VMDK chiffré par ransomware

1️⃣ Symptômes d’un VMDK chiffré par ransomware

Les fichiers VMDK (Virtual Machine Disk) sont les disques virtuels utilisés par VMware et d’autres solutions de virtualisation. Lorsqu’un ransomware les cible :

  • Modification de l’extension du fichier
    Exemple : .vmdk → .vmdk.locked, .vmdk.anubis, .vmdk.crypt
    Le ransomware renomme le fichier pour signaler le chiffrement.

  • Inaccessibilité de la machine virtuelle
    Le VM ne démarre plus. VMware ou vSphere affichera des erreurs du type :

    • “VMware cannot open the virtual disk”

    • “Failed to open the virtual disk: the file is corrupted or encrypted”

  • Corruption visible dans les snapshots
    Les snapshots associés peuvent être inutilisables si le ransomware chiffre également les fichiers .vmsn ou .vmsd.

  • Présence de notes de rançon
    Dans le même dossier, un fichier texte ou HTML indique le montant de la rançon, l’adresse de contact et le mode de paiement.

Logs VM impactés
Les fichiers journaux .log peuvent contenir des entrées d’erreurs liées au montage ou à la lecture du disque.

2️⃣ Impact sur la récupération de données

La récupération dépend fortement de l’ampleur du chiffrement et des sauvegardes disponibles :

  1. Si le ransomware a seulement chiffré le VMDK

    • Il est impossible de monter ou d’accéder aux VM directement.

    • Les outils de récupération classiques (Recuva, R-Studio, Stellar) ne fonctionnent pas car le contenu est crypté de manière cryptographiquement solide.

    • Seule une sauvegarde intacte ou un outil spécialisé de récupération de fichiers chiffrés par ransomware peut restaurer les données.
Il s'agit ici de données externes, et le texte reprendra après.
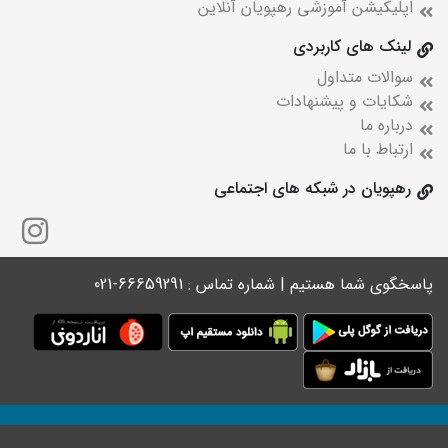
اپلیکیشن آموزشی رهپویان آنلاین
لینک های کاربردی
سوالات متداول
شکایات و پیشنهادات
درباره ما
ارتباط با ما
رهپویان در شبکه های اجتماعی
پاسخگوی شما هستیم | شماره تماس : 66659291-021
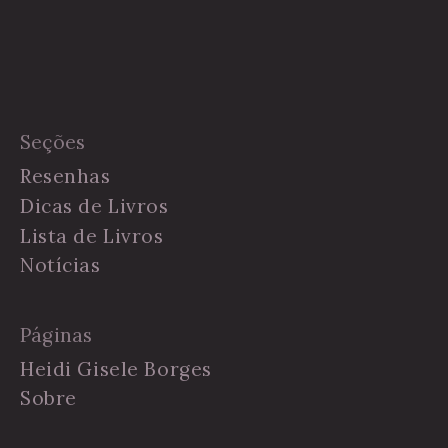
Seções
Resenhas
Dicas de Livros
Lista de Livros
Notícias
Páginas
Heidi Gisele Borges
Sobre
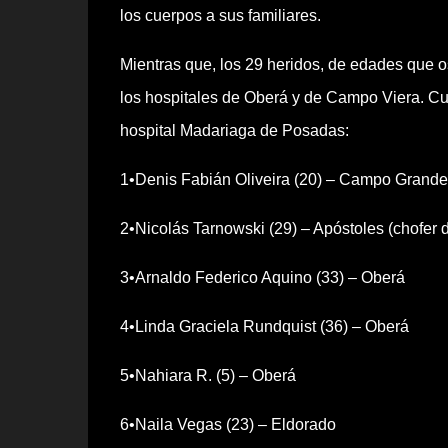
los cuerpos a sus familiares.
Mientras que, los 29 heridos, de edades que os
los hospitales de Oberá y de Campo Viera. Cua
hospital Madariaga de Posadas:
1•Denis Fabián Oliveira (20) – Campo Grande 
2•Nicolás Tarnowski (29) – Apóstoles (chofer d
3•Arnaldo Federico Aquino (33) – Oberá
4•Linda Graciela Rundquist (36) – Oberá
5•Nahiara R. (5) – Oberá
6•Naila Vegas (23) – Eldorado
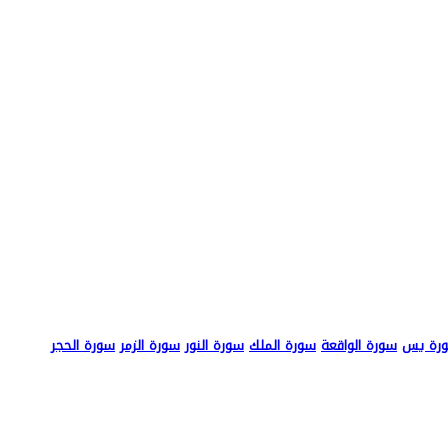
رة يس
سورة الواقعة
سورة الملك
سورة النور
سورة الزمر
سورة الحجر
  2. Si des fragments ou snapshots sont corrompus

    • Les VMDK peuvent être partiellement récupérables.

    • Les machines virtuelles peuvent démarrer, mais certaines applications ou bases de données seront corrompues.

  3. Impact sur le temps et la complexité

    • Le processus est long et délicat, car il implique souvent :

      • analyse de l’algorithme de chiffrement utilisé par le ransomware,

      • identification des blocs du VMDK non chiffrés ou partiellement récupérables,

      • reconstruction de la structure du disque virtuel (VMDK descriptor + data)
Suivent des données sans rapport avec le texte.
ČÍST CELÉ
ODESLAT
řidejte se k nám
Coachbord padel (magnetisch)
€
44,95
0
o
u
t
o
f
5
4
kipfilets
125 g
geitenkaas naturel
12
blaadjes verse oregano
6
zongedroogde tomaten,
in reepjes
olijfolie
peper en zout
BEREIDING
    • Récupération complète : plusieurs heures à plusieurs jours pour un seul VMDK de 100 Go à 1 To selon la complexité.

    • La récupération peut échouer totalement si :

      • aucun backup n’existe,

      • le VMDK a été complètement écrasé par un wiper,

l’algorithme de chiffrement est solide et unique à ce ransomware.

3️⃣ Estimation du temps pour récupérer un VMDK

Scénario Taille VMDK Disponibilité sauvegarde Complexité Temps estimé
Backup complet hors-ligne 200 Go Oui Faible 1 à 2 heures (restauration standard)
VMDK chiffré mais fragments accessibles 500 Go Partielle Moyenne 8 à 24 heures (analyse + reconstruction)
VMDK chiffré sans backup 1 To Non Très élevée 3 à 10 jours (analyse manuelle, récupération possible limitée)
VMDK détruit par ransomware avec wiper 1 To Non Impossible Récupération impossible
VMDK chiffré

4️⃣ Points critiques à retenir

  • Ne jamais tenter de monter un VMDK chiffré : risque de corruption supplémentaire.
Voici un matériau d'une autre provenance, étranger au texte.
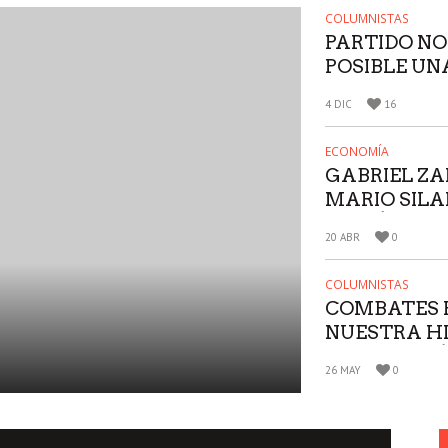
COLUMNISTAS
PARTIDO NOS
POSIBLE UN
POLITICA D
4 DIC
16
CLASICOS,
CONSERVAD
ECONOMÍA
NACIONALIS
GABRIEL ZA
RENUNCIAR 
MARIO SILA
PROPIOS PRI
TEORÍA SUB
20 ABR
0
VALOR
COLUMNISTAS
COMBATES 
A
NUESTRA HIS
MANUEL GÁ
26 MAY
0
TESTIMONIO
NACIONALI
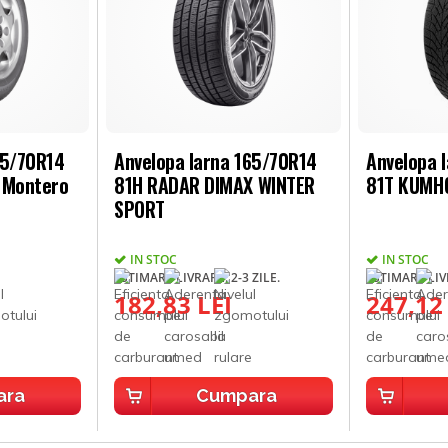
65/70R14
Anvelopa Iarna 165/70R14
Anvelopa 
l Montero
81H RADAR DIMAX WINTER
81T KUMH
SPORT
IN STOC
IN STOC
ESTIMARE LIVRARE: 2-3 ZILE.
ESTIMARE LIVR
182,83 LEI
247,12
ara
Cumpara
  • Ne pas supprimer le fichier ou tenter un formatage : chaque octet est précieux pour la récupération.

  • Priorité aux backups hors-ligne : si un snapshot ou une sauvegarde Veeam, ESXi, Hyper-V existe et n’est pas accessible au ransomware, elle est la meilleure source.

  • Outils spécialisés : certaines sociétés de récupération (comme Recoveo, Digital Recovery) possèdent des logiciels capables de :

    • analyser le VMDK chiffré,

    • reconstruire les blocs partiellement intacts,

    • récupérer des fichiers critiques même sans decryption complète.

  • Temps réel de récupération dépend de la taille du disque, du chiffrement utilisé, et de l’état du VMDK.